DRINK HUMAN BEANS | Reseña

DRINK HUMAN BEANS es uno de esos juegos que hacen sonreír detrás de una rutina aparentemente inofensiva, como es levantarse, preparar café, y seguir instrucciones, y sin embargo detrás de eso, se esconde una experiencia de horror psicológico que no necesita monstruos visibles para incomodar. Desarrollado por Last Dissent, un creador en solitario, el juego convierte lo cotidiano en una trampa y la obediencia en una droga suave, pero adictiva.

DRINK HUMAN BEANS comienza en un departamento impersonal, propiedad de la omnipresente Y.AI Corp. donde todo parece diseñado para tranquilizar con una voz cordial, tareas claras, y recompensas pequeñas pero constantes. Sin embargo, DRINK HUMAN BEANS no tarda en revelar su verdadera naturaleza. No estamos viviendo una rutina, estamos participando en una prueba.

La genialidad está en cómo el juego nos engaña sin mentir abiertamente. Seguir las reglas es cómodo, incluso reconfortante. Cuestionarlas, en cambio, genera fricción, peligro y consecuencias inesperadas. El sistema no castiga de inmediato, nos observa, toma nota y espera, y cuando nos damos cuenta de que estamos siendo evaluados, ya aceptamos las condiciones…

La narrativa de DRINK HUMAN BEANS gira en torno a una “aplicación laboral” que se transforma en una pesadilla burocrática. Cada día repite un patrón similar, pero con variaciones inquietantes, que se traducen en mensajes que no deberían estar ahí, acertijos ocultos, y sistemas que parecen reaccionar a decisiones que nadie nos explicó. DRINK HUMAN BEANS entiende que el verdadero horror no está en morir, sino en desaparecer como individuo, en convertirnos en una estadística funcional dentro de una corporación que mide todo menos nuestra humanidad.

El juego, aunque se presenta como un walking simulator, introduce mecánicas que recompensan la curiosidad y el pensamiento crítico. El teléfono móvil es el eje de todo, con tareas, comunicación y decisiones vitales; es una herramienta práctica, pero también un símbolo claro del control corporativo. Dicho esto, lo interesante es que el progreso real no llega cuando hacemos “lo correcto”, sino cuando nos atrevemos a romper el guion, así que explorar, ignorar órdenes o interpretar las instrucciones de forma literal puede abrir rutas nuevas, secretos y finales alternativos. No hay un final “bueno” tradicional, hay desenlaces que reflejan qué tan dispuestos estuvimos a obedecer.

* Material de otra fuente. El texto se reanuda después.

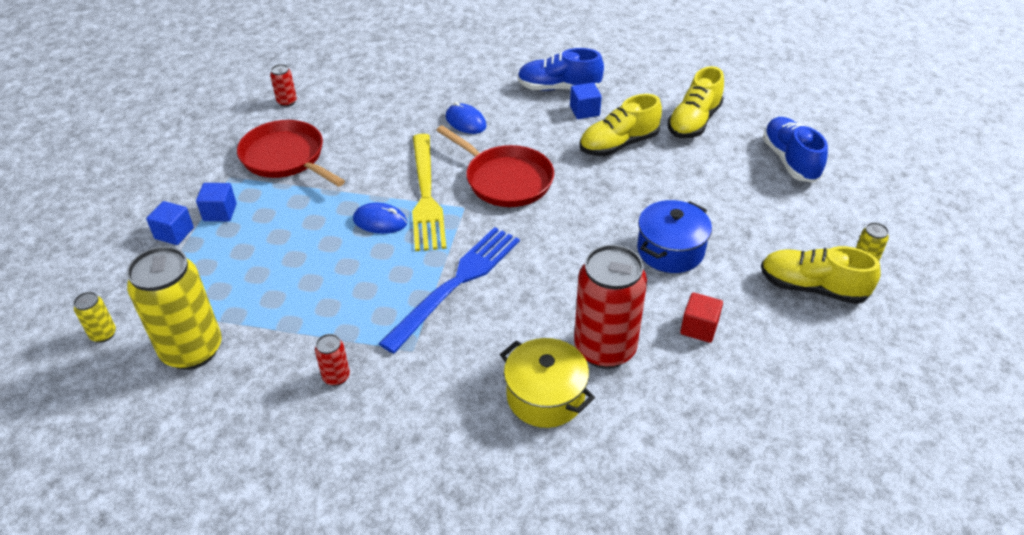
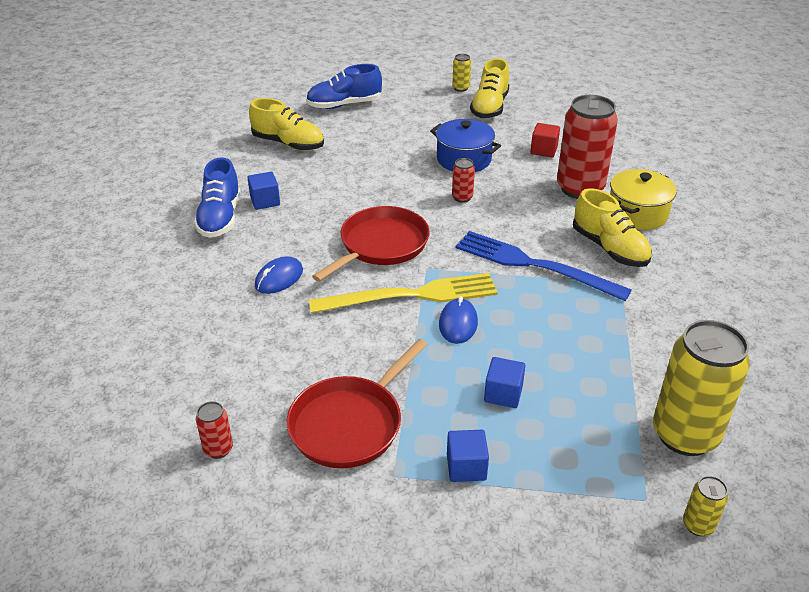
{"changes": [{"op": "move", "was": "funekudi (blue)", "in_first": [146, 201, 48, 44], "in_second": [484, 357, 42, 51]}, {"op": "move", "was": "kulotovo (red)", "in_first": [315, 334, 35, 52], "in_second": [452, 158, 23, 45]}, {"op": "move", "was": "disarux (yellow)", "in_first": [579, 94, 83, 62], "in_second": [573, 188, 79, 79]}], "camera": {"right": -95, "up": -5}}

Claramente, extraño y a veces incluso gracioso, DRINK HUMAN BEANS es una crítica a la cultura corporativa, la gamificación del trabajo y la identidad en la era digital; sus influencias se sienten en la paranoia constante, en los diálogos artificialmente cordiales y en la sensación de estar atrapado dentro de un experimento social. El juego se ríe de slogans empresariales, evaluaciones de desempeño y promesas vacías, pero nunca desde la comodidad.

DRINK HUMAN BEANS no es un juego para relajarse, es una experiencia breve pero densa, diseñada para incomodar más que para entretener de forma tradicional, y su mayor logro es hacernos sentir observados, evaluados y reemplazables, pero sin decirlo nunca de forma directa.

Extraño, irónico y perturbador, DRINK HUMAN BEANS es uno de esos títulos indie que se quedan en la mente, precisamente porque no intentan agradar. Si les atraen las experiencias psicológicas, las narrativas críticas y los juegos que les hagan dudar de cada instrucción que reciben, este título distópico merece ser probado.